Plumbing – How to cut down a bathroom wall drain

bathroomplumbingsink

I am doing a minor renovation on our second bathroom, and I have run into a problem.

I was able to remove the old vanity,mirror, etc., and repair the drywall. The water valves both leaked, so I removed and replaced both of those. The new vanity (Godmorgon from Ikea) is installed, but now I've run into a slight problem.

The drawer for the vanity hits the wall drain, with about an inch needed for clearance, plus whatever is needed for installing the drain piping from the sink. Also, the drain piping that came with the sink (Also from Ikea) is much smaller than the wall piping.

I've attached 3 photos of what it looks like, where do I go from here?

Wall piping with Ikea tubing

enter image description here

Wall piping:

enter image description here

Drawer needing clearance:

enter image description here

Best Answer

You'd need to reduce the entrance (easy, fittings are made) and RAISE the pipe in the wall (possible but a relatively huge amount of work/expense.) So I'm not quite sure what you mean with "cut down" the drain pipe.

As shown in the pictures, I'm inclined to say cut a notch in the back of the drawer for pipe clearance, and get the reducer you need to go from the drain you have to the tailpiece (the Ikea plumbing you have.)

Alternatively, cut as much as you need off the base of the vanity unit, but if you've already mounted it, that will be a pain, and if you like the height of the countertop now, it would change.
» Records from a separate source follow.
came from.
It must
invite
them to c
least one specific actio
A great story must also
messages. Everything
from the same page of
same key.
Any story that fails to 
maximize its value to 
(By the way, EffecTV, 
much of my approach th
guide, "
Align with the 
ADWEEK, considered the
Responding to comment - if it's glued ABS pipe (as I would appear to be) you'd cut it off at the back of the fitting that's on there and glue on an elbow - there appears to be enough pipe behind the fitting to do that. If threaded, you'd unscrew the fitting and screw on an elbow. Reduced or not reduced it will run into the drawer if going straight out. I'm unclear where you are going to fit plumbing and traps with two drawers evidently in the space they'll need, unless there's some sort of room off to one side.

Additional note: - you really should fill in around those water pipes. That type of convenient opening into the back of cabinets is loved by The Uninvited Guests That Travel and/or Live In The Walls.